Eurogamer recently reported that the next-generation Nintendo (NTDOY -1.40%) game console, known as the Nintendo NX, will use a low-power Tegra processor from graphics specialist NVIDIA (NVDA -0.49%). The report says that development kits for the upcoming console currently use NVIDIA's Tegra X1 chip.
This has led some to believe that the console will actually ship with the Tegra X1 chip to customers. Here's why I believe that this is unlikely.
Tegra X1 is old, and a new Tegra is just around the corner
NVIDIA launched the Tegra X1 back in January of 2015. Tegra X1 was an interesting chip for its time that delivered quite a lot of graphics performance. However, if the Nintendo NX comes out sometime in 2017 and uses the Tegra X1, it will essentially be using a 2-year-old mobile-class processor.
Given that game consoles tend not to see frequent hardware refreshes, endowing a console that's supposed to last multiple years with a two-year old mobile processor would be a poor move on Nintendo's part from a longevity perspective.
Instead, I expect that the NX will come powered by NVIDIA's next Tegra processor, which the graphics specialist will detail in late August at the Hot Chips conference.
16-nanometer, Pascal architecture, Denver CPU cores
The new Tegra chip should see a move from Taiwan Semiconductor Manufacturing's (TSM -1.57%) 20-nanometer manufacturing technology to its 16-nanometer technology. The main improvement in the 16-nanometer technology relative to the 20-nanometer technology is the transition from planar transistors to 3D transistors called FinFETs, which enables a large improvement in performance and efficiency.

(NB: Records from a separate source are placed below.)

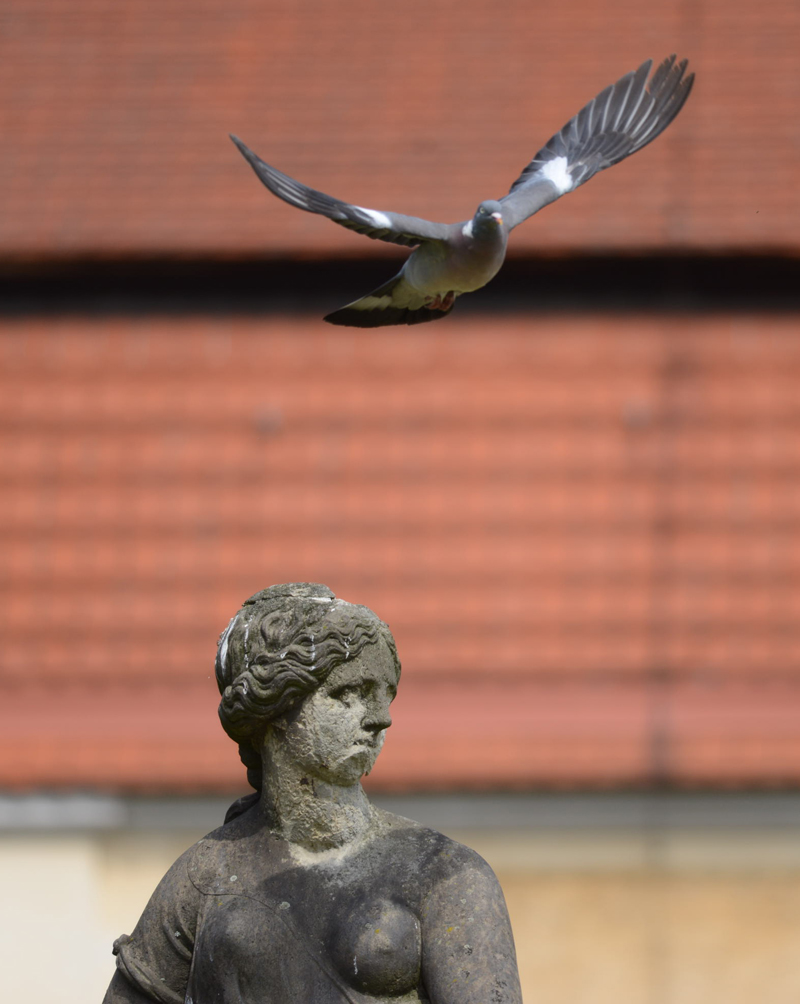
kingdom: Animalia
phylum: Chordata
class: Aves
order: Columbiformes
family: Columbidae
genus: Columba
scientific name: Columba palumbus
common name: Common wood pigeon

Beyond the move to the new manufacturing technology, the architecture of the chip should also see several enhancements. On the graphics front, the new Tegra will move to the company's newer Pascal architecture, which should help further drive performance improvements in a given power envelope relative to the X1.
The new Tegra also comes with two of NVIDIA's custom-designed Project Denver CPU cores as well as four ARM (ARMH) Cortex A57 cores. This should mean improved CPU performance over the Tegra X1, which used four Cortex A57 cores and four weaker Cortex A53 cores.
Indeed, games tend to favor fewer but more powerful CPU cores over many weaker cores. It seems likely that the two second-generation Project Denver CPU cores inside of the next Tegra should be quite good for gaming applications.
I'm sure NVIDIA has made additional enhancements to other portions of the chip, some of which won't really be relevant for a dedicated gaming machine, but we won't know about those until the company discloses more details about the chip.
Tegra X1 for development, not for deployment
It makes sense that development kits out today use the Tegra X1, as this is what NVIDIA has available today. The next Tegra will likely be much faster than Tegra X1, but the X1 should be good enough for developers to get a feel for what they're going to have to work with once the final NX hardware is available.
However, I seriously doubt that by the time the NX shows up in customers' hands it will have a Tegra X1.